Reproduce the lines from the one containing "Get expert tips on" through the one containing "Classic NYT-style puzzles", inclusive. Leave the pictures out of your answer.

☆ ☆ ☆ ☆ ☆

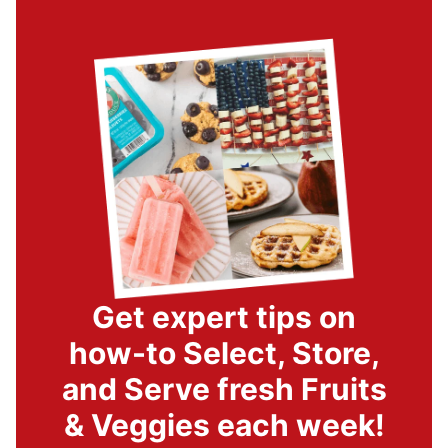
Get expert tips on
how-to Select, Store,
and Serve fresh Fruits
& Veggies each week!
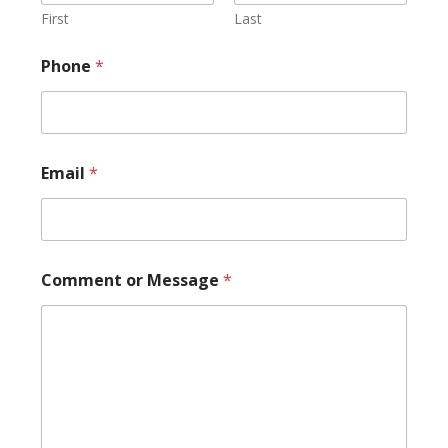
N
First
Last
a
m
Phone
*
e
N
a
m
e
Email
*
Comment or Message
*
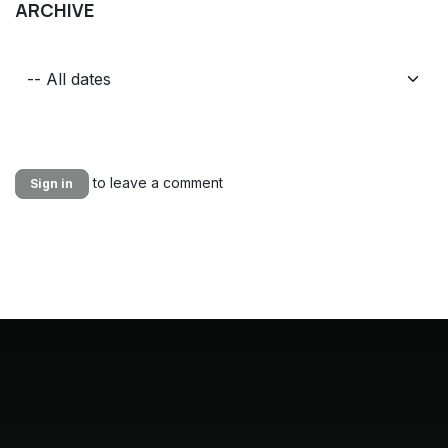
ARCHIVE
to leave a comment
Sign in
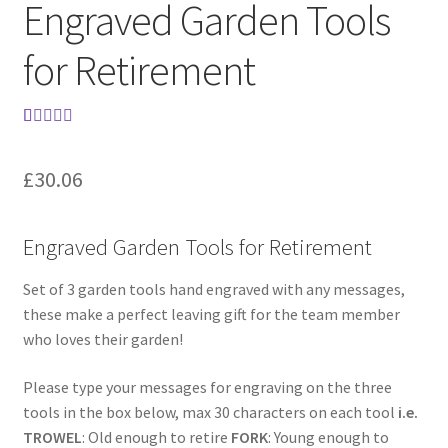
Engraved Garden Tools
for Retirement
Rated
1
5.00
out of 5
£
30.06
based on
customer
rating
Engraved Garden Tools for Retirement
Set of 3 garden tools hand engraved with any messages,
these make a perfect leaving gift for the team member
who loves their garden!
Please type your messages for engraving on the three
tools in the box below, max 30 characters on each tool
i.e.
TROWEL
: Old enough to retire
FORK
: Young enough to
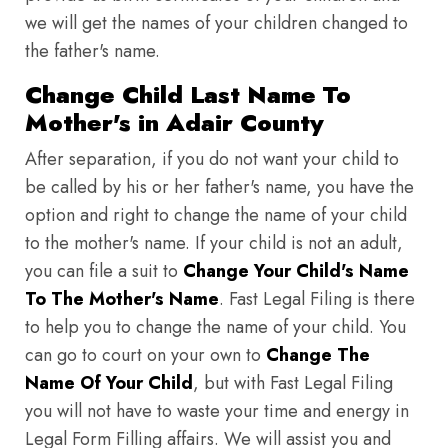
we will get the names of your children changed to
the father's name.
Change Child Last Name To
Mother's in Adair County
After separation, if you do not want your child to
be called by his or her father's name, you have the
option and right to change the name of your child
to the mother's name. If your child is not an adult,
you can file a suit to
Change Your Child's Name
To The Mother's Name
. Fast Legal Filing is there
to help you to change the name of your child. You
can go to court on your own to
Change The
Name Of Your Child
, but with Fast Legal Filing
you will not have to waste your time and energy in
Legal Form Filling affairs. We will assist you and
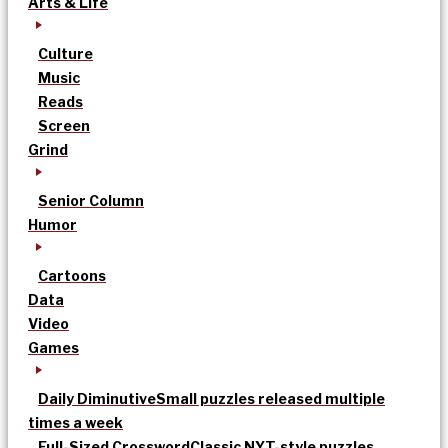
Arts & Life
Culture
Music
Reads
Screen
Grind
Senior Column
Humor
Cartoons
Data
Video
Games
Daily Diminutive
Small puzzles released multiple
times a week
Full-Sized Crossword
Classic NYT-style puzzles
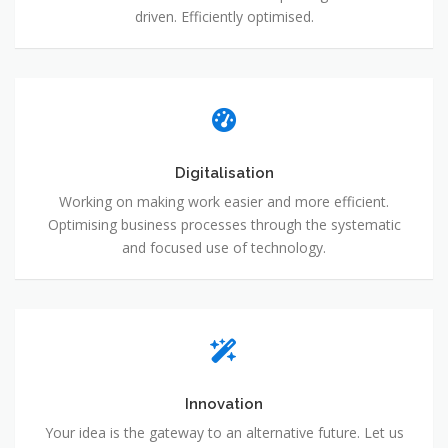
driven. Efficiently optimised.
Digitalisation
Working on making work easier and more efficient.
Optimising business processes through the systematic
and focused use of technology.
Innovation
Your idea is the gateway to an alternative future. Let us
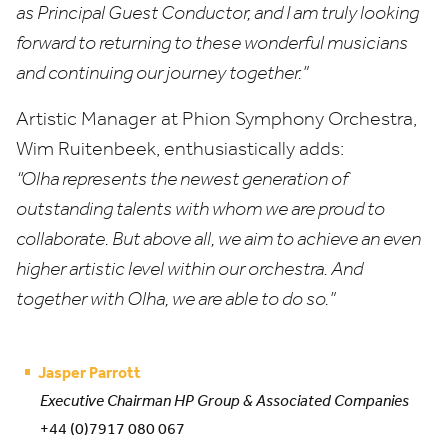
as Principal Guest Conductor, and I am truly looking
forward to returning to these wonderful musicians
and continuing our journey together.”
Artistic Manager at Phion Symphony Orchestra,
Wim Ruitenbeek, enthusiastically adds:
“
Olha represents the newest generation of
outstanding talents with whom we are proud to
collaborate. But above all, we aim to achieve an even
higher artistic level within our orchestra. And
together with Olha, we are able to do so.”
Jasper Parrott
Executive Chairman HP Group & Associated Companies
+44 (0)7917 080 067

☆ ☆ ☆ ☆ ☆

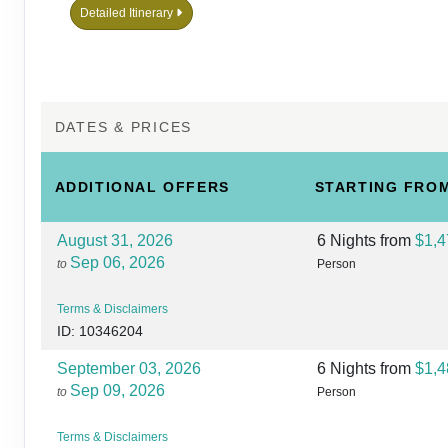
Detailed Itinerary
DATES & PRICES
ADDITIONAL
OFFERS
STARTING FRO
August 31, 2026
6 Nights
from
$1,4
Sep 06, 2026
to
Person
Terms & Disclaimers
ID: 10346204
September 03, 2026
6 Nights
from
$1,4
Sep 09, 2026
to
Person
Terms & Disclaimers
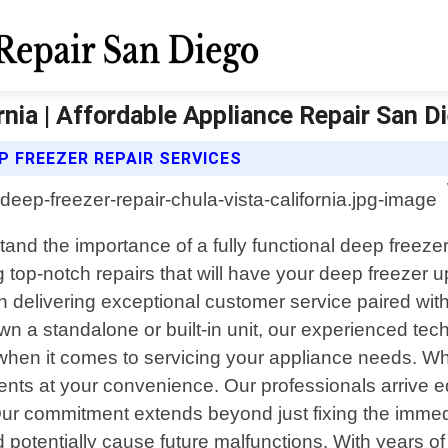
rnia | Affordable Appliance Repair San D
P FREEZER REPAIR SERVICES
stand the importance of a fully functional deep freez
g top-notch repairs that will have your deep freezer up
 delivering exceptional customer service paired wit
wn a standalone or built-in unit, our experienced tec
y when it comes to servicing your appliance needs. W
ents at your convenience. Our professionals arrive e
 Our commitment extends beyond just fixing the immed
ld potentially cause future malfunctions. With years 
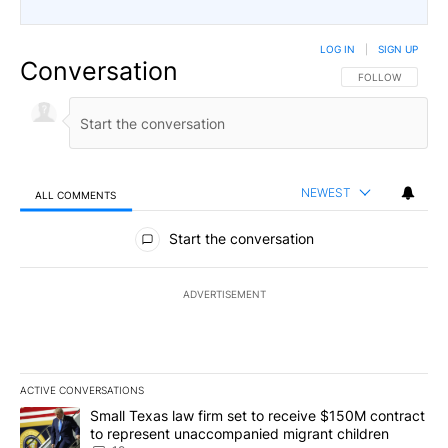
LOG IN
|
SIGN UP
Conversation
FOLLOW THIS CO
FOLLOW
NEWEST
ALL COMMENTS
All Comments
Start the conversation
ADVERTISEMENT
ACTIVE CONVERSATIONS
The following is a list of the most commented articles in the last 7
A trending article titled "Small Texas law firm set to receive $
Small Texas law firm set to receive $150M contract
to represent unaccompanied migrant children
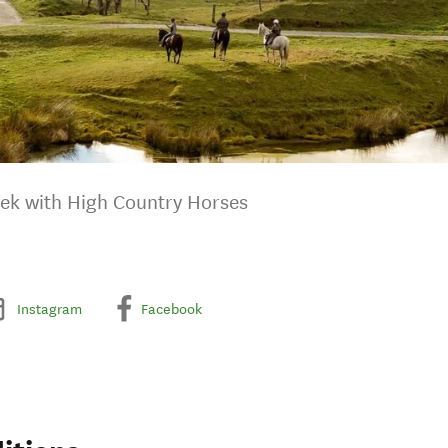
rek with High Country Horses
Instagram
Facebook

☆ ☆ ☆ ☆ ☆

*SOLUTION BELOW*.
Get expert tips on
how-to Select, Store,
and Serve fresh Fruits
& Veggies each week!
N
First
Last
a
m
Phone
*
e
N
a
m
e
Email
*
Comment or Message
*
ARCHIVE
to leave a comment
Sign in
Engraved Garden Tools
for Retirement
Rated
1
5.00
out of 5
£
30.06
based on
customer
rating
Engraved Garden Tools for Retirement
Set of 3 garden tools hand engraved with any messages,
these make a perfect leaving gift for the team member
who loves their garden!
Please type your messages for engraving on the three
tools in the box below, max 30 characters on each tool
i.e.
TROWEL
: Old enough to retire
FORK
: Young enough to
we will get the names of your children changed to
the father's name.
Change Child Last Name To
Mother's in Adair County
After separation, if you do not want your child to
be called by his or her father's name, you have the
option and right to change the name of your child
to the mother's name. If your child is not an adult,
you can file a suit to
Change Your Child's Name
To The Mother's Name
. Fast Legal Filing is there
to help you to change the name of your child. You
can go to court on your own to
Change The
Name Of Your Child
, but with Fast Legal Filing
you will not have to waste your time and energy in
Legal Form Filling affairs. We will assist you and
Arts & Life
Culture
Music
Reads
Screen
Grind
Senior Column
Humor
Cartoons
Data
Video
Games
Daily Diminutive
Small puzzles released multiple
times a week
Full-Sized Crossword
Classic NYT-style puzzles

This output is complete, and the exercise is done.